#### [Task requirements]
Count the lines in the rows below that contain the string "XTRON". Reply with the number only.

(Saved data entries)

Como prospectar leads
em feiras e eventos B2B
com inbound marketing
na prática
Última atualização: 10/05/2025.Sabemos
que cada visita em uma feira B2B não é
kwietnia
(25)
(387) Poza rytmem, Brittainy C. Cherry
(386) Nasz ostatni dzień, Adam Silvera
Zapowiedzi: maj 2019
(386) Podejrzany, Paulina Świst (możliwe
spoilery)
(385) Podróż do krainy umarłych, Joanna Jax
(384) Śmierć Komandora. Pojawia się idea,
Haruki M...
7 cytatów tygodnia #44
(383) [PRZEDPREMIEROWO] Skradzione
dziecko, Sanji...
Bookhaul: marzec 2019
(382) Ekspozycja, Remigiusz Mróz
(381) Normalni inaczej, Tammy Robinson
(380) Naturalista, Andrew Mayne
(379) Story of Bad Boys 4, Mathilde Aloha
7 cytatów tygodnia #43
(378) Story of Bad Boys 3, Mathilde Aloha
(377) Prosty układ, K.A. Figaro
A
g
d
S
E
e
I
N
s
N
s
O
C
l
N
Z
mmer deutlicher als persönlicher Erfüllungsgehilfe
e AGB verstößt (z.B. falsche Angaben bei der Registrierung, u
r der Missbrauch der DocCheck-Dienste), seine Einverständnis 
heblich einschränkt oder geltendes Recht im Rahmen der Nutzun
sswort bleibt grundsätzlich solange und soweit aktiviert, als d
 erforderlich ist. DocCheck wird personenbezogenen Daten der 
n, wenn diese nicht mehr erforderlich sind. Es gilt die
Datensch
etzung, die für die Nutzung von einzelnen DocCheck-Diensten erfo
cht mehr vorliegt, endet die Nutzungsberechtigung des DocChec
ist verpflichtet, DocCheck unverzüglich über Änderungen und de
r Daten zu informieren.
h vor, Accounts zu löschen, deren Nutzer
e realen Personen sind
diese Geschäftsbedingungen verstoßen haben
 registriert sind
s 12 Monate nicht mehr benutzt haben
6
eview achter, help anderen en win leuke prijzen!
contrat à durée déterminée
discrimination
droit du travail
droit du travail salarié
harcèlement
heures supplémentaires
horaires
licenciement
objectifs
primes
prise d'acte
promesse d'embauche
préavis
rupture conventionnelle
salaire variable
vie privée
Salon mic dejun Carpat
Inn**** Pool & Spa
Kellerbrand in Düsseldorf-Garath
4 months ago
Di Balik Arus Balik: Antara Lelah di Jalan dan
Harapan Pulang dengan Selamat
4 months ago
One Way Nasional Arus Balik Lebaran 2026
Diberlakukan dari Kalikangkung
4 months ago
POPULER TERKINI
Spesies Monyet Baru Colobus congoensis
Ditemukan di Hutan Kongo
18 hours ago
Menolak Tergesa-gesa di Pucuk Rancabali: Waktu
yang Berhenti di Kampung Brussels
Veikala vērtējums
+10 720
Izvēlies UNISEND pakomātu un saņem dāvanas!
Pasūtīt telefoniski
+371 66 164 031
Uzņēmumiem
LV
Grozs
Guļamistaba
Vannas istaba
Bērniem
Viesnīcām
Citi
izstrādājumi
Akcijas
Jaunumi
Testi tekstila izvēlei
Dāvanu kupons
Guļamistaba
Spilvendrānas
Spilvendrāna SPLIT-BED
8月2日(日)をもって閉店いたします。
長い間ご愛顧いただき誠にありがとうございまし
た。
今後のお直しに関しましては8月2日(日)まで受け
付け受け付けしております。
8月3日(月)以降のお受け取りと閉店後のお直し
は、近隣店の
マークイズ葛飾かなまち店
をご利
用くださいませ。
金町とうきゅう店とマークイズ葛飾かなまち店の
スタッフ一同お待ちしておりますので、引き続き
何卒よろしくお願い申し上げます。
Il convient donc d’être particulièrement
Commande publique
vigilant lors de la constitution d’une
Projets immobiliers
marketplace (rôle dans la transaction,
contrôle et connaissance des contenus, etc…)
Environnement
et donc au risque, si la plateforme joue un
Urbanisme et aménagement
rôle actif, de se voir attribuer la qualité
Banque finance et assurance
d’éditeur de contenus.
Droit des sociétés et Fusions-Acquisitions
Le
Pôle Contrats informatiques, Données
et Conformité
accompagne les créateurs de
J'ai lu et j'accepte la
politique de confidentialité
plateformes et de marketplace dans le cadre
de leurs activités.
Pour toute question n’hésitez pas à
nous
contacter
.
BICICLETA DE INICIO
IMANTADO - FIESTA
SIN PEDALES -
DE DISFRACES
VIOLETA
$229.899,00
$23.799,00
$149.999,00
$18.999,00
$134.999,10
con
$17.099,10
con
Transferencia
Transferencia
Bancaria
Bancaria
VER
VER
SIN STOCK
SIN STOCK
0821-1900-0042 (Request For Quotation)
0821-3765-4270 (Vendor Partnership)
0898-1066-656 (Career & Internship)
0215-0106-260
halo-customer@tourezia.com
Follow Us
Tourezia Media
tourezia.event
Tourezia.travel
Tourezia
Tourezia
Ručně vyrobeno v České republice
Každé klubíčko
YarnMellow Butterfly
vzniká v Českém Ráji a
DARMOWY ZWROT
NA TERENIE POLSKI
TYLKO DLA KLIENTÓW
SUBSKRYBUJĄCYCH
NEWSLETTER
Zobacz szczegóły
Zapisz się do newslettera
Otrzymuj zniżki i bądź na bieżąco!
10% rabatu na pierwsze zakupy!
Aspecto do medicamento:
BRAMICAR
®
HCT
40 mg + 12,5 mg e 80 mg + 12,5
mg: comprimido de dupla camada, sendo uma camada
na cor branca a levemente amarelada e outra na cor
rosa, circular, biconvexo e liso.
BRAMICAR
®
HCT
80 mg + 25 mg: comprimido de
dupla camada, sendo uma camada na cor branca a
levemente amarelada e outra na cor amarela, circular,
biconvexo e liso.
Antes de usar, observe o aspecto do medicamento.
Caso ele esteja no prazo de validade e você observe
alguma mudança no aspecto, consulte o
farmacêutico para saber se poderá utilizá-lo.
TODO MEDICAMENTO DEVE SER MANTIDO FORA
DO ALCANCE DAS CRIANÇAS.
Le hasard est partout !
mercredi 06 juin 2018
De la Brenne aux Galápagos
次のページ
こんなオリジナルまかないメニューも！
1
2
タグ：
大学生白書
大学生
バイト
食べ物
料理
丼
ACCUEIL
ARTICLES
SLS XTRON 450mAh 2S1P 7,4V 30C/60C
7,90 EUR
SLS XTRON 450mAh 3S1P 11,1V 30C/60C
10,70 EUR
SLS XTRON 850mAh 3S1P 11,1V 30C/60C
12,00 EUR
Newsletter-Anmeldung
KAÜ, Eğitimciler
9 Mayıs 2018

#### [Response to the task]
3